Victoria’s COVID outbreak has spiked again, with cases leaping and another 25 deaths reported on Thursday.
It is by far the highest number of fatalities in Victoria for a single day in the current outbreak, and takes the toll from it to 272.
Daily infections also jumped to 1923 – reversing a recent trend of numbers in the 1400s and 1500s.
In recent weeks, Thursday has been the day of highest infection numbers, including record spikes of nearly 2300. Victorian authorities believe people are catching the virus at weekends and then getting tested several days later, as symptoms appear – leading to the spike.
Testing numbers also remained high in Victoria in the previous 24 hours, with 82,648 reported.
In brighter news for Victorians, the number of COVID patients in the state’s hospitals has fallen by two – down to 746 from 748 on Wednesday.
Premier Daniel Andrews used the grim update to urge Victorians to get vaccinated.
“What we know is that if you get this and you’re unvaccinated, you’re at greater risk of becoming really ill,” he said.

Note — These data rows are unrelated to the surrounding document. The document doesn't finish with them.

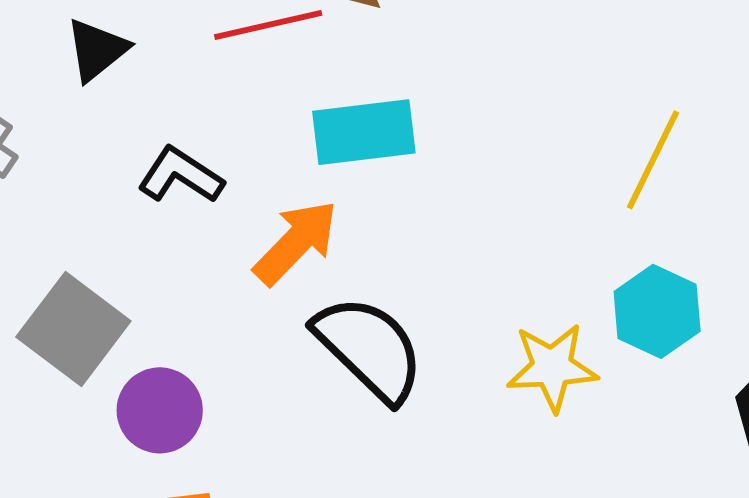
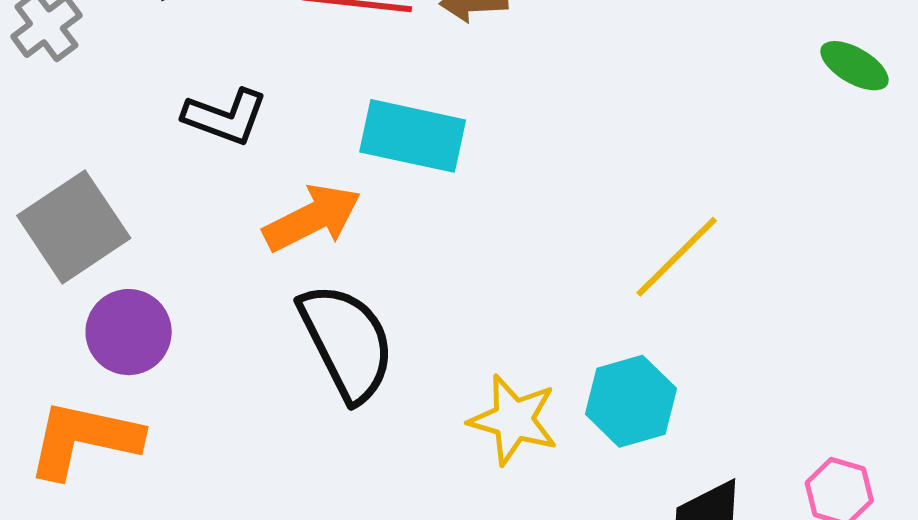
black L-shape: (181, 175) -> (225, 117), turned 148

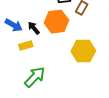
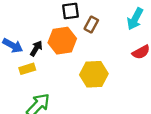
black arrow: (34, 28) -> (36, 48), turned 72

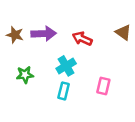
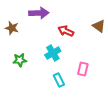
purple arrow: (44, 34) -> (39, 13), moved
cyan rectangle: (64, 91) -> (59, 80), moved, turned -40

With Victoria poised to reach 80 per cent of over-16s fully vaccinated within days, Mr Andrews said the decision to make vaccines compulsory in many areas had contributed to the speed of hitting that milestone.
“We should never forget, we would not be at these vaccination levels if we had not mandated vaccines in lots of different areas. We would be in lockdown still,” he said.
On Wednesday, authorities urged about 500,000 Victorians who have yet to have even a first jab to get one, with statewide restrictions easing again on Friday.
From 6pm, people in metropolitan Melbourne will be allowed to travel to the regions and interstate, masks will not be required outdoors, and non-essential retail will be able to open.
According to health data, only 83 per cent of Victorians aged in their 20s have had even one COVID shot.
About 85 per cent of Wednesday’s 1534 local virus cases in the state were in people who were not fully vaccinated.
Thursday’s update came as Victorian health authorities issued the first thunderstorm asthma alert for the season.
The state’s south-west and the Wimmera and Mallee districts will be high risk areas on Thursday.
“The combination of forecast high grass pollen levels and severe thunderstorms with strong winds means that there is a chance that a large number of people may develop asthma symptoms over a short period of time,” the warning says.
“Our hospitals are experiencing significant demand due to COVID-19, so it’s important you stay well.”
Those at risk are advised to avoid being outdoors during storms and the winds that precede them, and remember to take preventative medication.
In 2016, a thunderstorm asthma event in Victoria killed nine people and led to thousands more hospitalised.